Extracted page text data
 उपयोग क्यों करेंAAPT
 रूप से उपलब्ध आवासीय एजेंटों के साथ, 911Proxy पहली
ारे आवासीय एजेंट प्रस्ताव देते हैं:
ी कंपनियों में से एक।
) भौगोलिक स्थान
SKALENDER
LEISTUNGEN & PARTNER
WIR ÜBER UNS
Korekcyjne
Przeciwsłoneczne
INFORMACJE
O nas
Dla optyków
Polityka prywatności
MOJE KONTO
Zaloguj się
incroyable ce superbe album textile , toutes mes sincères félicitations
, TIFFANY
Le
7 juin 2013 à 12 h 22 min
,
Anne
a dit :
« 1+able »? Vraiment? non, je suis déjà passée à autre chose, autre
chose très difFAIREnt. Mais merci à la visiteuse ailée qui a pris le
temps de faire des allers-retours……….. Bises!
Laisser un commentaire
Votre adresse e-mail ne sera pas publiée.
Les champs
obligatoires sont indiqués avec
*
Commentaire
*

==

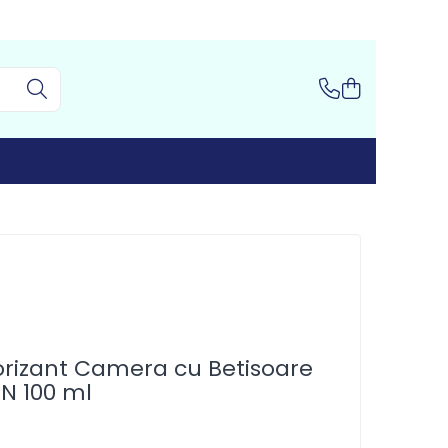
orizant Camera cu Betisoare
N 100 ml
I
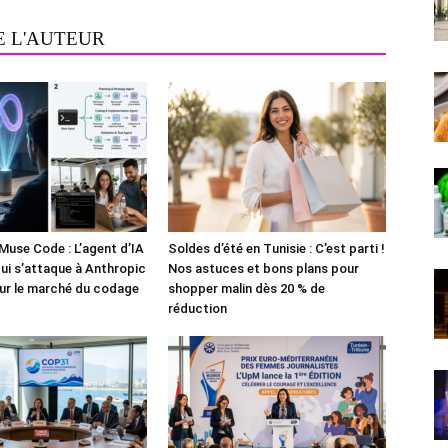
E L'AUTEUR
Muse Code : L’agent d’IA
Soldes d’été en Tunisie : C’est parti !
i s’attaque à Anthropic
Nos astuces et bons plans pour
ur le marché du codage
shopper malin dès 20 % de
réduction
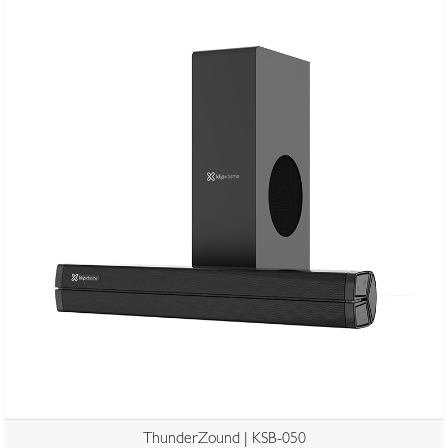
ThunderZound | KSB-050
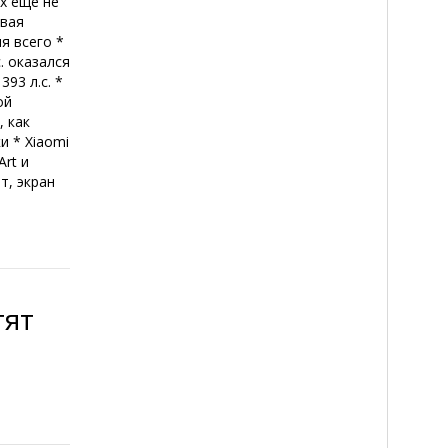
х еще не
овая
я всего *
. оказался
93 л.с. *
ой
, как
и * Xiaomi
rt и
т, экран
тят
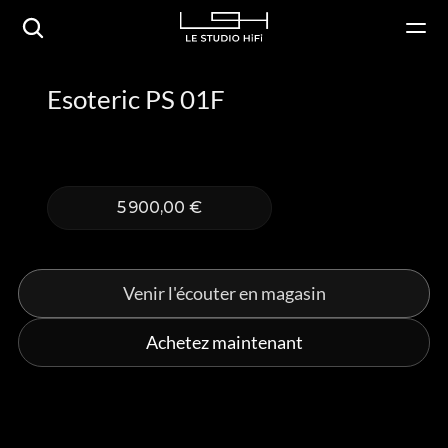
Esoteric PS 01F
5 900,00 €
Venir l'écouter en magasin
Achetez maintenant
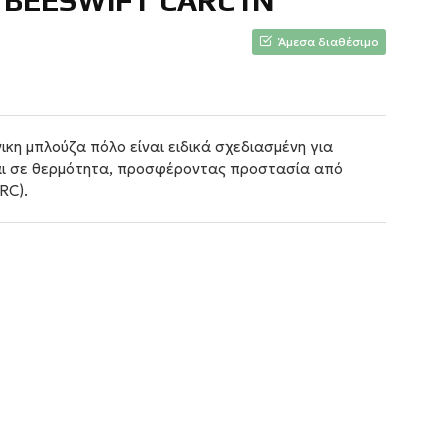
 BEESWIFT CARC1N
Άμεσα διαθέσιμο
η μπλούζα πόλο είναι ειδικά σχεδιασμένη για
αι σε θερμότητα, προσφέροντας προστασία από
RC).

### Instructions to follow
Among the entries above, copy exactly the stretch from the line holding "ur le marché du codage" through the line holding "η μπλούζα πόλο είναι ειδικά σχεδιασμένη για", leaving out any pictures.

### Exercise output
ur le marché du codage
shopper malin dès 20 % de
réduction
ThunderZound | KSB-050
х еще не
овая
я всего *
. оказался
93 л.с. *
ой
, как
и * Xiaomi
rt и
т, экран
тят
Esoteric PS 01F
5 900,00 €
Venir l'écouter en magasin
Achetez maintenant
 BEESWIFT CARC1N
Άμεσα διαθέσιμο
η μπλούζα πόλο είναι ειδικά σχεδιασμένη για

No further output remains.